═════ Material provided
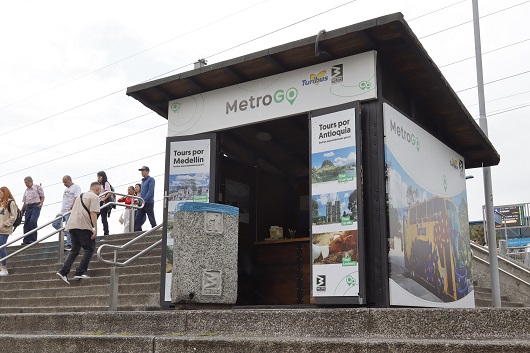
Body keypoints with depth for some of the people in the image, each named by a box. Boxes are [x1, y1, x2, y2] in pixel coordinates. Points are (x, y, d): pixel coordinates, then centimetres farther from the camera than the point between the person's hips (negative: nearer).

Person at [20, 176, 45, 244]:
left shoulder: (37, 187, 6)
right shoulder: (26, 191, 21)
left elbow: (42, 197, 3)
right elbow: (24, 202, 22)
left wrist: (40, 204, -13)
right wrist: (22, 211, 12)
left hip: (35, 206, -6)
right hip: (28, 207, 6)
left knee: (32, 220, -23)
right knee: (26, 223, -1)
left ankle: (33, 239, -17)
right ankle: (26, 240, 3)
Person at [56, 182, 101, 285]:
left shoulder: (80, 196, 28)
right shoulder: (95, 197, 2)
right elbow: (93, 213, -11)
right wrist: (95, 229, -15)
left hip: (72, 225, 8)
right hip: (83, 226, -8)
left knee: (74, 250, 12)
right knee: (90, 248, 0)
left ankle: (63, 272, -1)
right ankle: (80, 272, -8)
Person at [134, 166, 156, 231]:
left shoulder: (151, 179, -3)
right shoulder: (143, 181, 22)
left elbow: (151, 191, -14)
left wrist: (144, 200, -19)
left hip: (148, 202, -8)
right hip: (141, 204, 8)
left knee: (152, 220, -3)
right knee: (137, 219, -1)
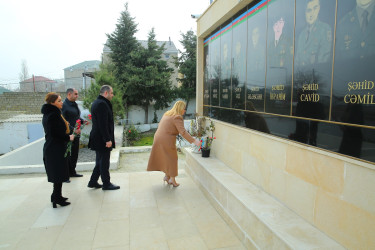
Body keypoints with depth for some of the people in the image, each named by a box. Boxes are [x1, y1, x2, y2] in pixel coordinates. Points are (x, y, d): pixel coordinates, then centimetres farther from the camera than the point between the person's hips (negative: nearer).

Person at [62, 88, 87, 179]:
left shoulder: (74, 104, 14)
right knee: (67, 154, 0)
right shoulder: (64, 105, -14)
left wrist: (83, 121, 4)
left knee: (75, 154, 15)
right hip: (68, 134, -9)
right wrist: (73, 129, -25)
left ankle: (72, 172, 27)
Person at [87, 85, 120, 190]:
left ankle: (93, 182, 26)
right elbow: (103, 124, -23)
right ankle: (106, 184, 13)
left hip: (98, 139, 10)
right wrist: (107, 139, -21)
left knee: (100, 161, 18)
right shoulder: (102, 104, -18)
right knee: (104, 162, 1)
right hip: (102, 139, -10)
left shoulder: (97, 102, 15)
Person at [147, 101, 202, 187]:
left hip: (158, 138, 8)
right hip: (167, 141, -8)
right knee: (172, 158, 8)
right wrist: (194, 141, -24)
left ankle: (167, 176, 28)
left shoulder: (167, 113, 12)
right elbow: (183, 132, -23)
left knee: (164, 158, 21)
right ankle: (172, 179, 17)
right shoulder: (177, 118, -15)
══════════
═════ Material provided
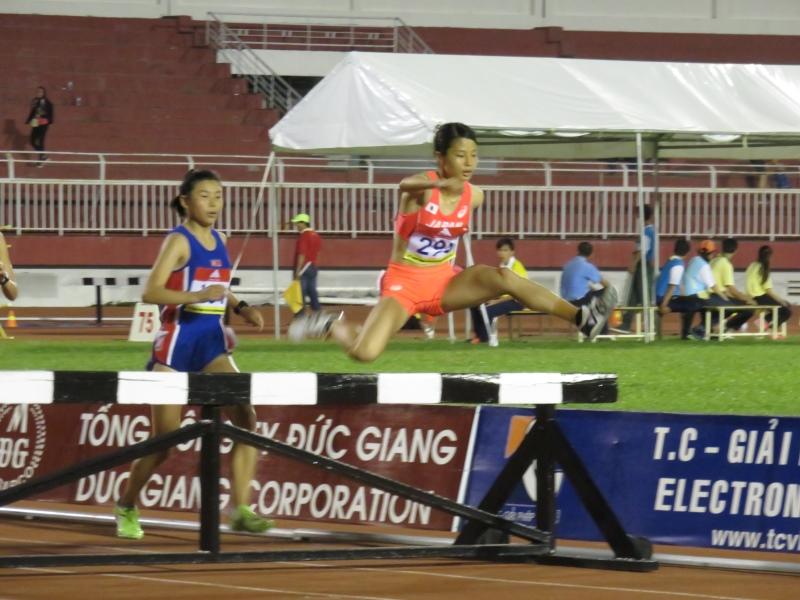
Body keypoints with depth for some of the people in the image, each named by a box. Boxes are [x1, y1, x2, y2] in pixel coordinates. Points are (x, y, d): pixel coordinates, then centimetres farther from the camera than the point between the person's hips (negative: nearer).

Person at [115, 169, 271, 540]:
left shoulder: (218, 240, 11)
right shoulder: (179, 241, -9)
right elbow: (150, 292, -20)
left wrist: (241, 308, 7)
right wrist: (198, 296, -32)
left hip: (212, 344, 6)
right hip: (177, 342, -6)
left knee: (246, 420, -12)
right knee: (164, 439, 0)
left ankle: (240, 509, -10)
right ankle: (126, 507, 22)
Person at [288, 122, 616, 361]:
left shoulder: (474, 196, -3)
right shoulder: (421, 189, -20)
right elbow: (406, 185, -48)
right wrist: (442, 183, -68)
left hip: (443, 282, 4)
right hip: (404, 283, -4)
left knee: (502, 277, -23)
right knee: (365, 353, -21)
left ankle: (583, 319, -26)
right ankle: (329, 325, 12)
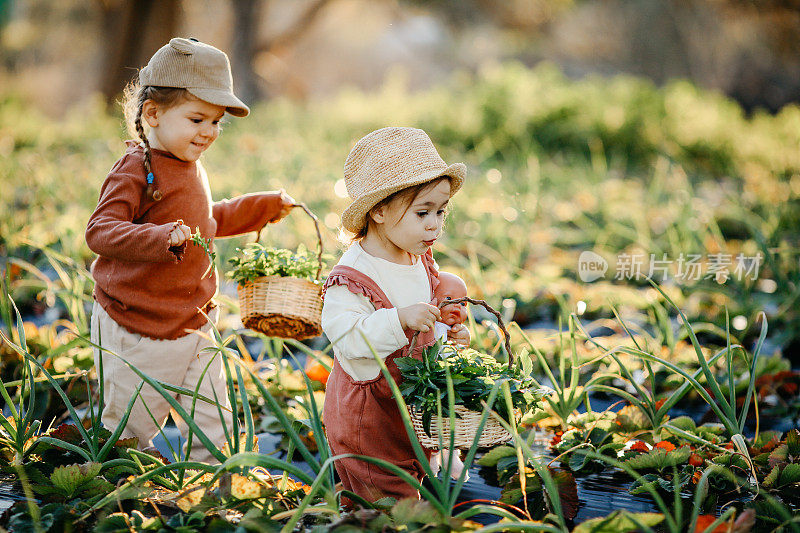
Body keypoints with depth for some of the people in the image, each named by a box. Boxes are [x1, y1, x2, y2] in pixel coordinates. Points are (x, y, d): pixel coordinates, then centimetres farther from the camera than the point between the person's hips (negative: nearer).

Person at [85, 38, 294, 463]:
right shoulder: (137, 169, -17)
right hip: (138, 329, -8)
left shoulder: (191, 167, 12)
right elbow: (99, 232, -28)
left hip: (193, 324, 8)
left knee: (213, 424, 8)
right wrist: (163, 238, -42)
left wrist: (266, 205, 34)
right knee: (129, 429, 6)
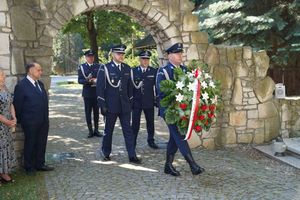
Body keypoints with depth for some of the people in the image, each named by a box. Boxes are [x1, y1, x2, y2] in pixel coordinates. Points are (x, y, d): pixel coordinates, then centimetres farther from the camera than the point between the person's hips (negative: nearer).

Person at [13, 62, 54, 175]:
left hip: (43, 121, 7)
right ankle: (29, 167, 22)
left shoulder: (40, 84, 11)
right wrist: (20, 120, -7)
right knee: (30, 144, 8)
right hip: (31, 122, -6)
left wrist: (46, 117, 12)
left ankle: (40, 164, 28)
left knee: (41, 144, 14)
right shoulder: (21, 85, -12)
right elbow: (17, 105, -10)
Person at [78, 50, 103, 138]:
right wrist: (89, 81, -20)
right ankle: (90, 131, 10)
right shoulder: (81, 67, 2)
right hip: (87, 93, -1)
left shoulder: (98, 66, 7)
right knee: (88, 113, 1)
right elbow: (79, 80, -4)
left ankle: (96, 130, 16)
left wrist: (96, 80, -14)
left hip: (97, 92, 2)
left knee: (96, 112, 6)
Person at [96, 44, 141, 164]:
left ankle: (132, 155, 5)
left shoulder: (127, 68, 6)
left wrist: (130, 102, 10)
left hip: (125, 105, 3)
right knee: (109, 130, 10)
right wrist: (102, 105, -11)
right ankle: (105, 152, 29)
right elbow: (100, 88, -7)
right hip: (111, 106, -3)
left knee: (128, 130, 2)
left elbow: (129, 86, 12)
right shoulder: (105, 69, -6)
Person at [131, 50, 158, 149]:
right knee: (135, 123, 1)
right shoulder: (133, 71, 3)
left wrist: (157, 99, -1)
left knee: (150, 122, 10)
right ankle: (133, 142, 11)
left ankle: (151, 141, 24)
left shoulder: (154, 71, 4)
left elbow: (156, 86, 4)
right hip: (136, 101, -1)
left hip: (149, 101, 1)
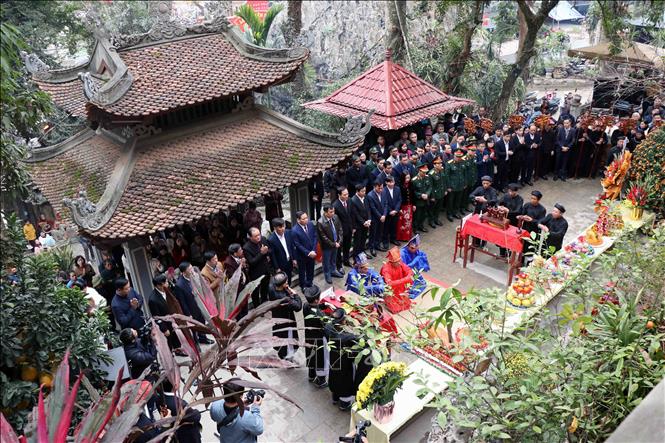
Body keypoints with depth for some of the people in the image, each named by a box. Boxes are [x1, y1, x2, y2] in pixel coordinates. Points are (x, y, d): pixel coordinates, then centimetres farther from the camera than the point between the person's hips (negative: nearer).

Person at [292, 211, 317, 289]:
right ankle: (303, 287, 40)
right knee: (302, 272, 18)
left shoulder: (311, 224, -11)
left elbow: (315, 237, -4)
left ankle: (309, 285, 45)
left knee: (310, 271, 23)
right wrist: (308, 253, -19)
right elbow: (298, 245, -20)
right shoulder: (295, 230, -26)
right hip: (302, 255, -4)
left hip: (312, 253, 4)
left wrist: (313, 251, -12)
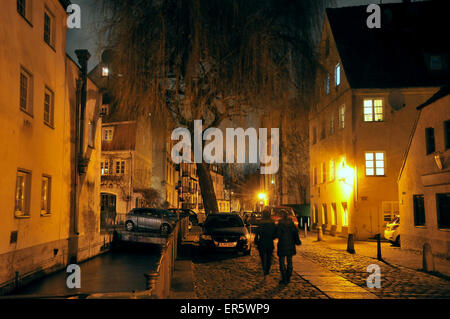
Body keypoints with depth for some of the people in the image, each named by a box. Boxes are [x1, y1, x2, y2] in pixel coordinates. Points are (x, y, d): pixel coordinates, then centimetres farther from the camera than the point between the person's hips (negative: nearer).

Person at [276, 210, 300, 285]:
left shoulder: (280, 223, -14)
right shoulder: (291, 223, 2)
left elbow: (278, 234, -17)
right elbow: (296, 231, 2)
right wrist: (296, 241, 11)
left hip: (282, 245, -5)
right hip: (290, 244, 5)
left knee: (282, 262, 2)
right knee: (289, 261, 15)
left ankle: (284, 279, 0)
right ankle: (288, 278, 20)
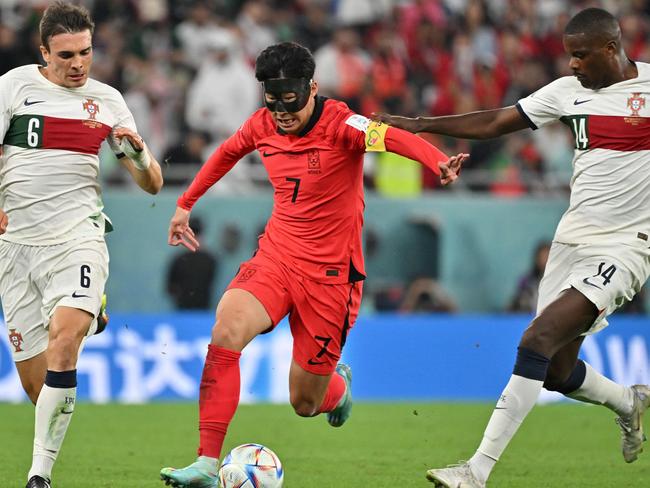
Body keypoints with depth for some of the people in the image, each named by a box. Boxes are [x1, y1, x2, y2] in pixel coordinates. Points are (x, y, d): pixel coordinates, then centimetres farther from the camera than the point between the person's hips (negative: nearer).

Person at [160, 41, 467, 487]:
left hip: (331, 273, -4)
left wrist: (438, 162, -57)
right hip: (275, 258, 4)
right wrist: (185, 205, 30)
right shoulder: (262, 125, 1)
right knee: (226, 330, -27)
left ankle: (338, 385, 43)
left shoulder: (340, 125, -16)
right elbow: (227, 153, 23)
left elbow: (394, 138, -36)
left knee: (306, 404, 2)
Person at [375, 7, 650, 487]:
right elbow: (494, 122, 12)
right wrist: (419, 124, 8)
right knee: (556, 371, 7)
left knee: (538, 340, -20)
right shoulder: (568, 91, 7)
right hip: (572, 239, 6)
══════════
* Problem to work on: Arrange the lines of the data above as a Markdown table with the columns Row and Line, running from the line with "left shoulder: (97, 102, 15)" up to and including the line with "right ankle: (172, 179, 17)". Number each row and leave out any blank lines.

* Answer:
| Row | Line |
|---|---|
| 1 | left shoulder: (97, 102, 15) |
| 2 | Person at [147, 101, 202, 187]: |
| 3 | left hip: (158, 138, 8) |
| 4 | right hip: (167, 141, -8) |
| 5 | right knee: (172, 158, 8) |
| 6 | right wrist: (194, 141, -24) |
| 7 | left ankle: (167, 176, 28) |
| 8 | left shoulder: (167, 113, 12) |
| 9 | right elbow: (183, 132, -23) |
| 10 | left knee: (164, 158, 21) |
| 11 | right ankle: (172, 179, 17) |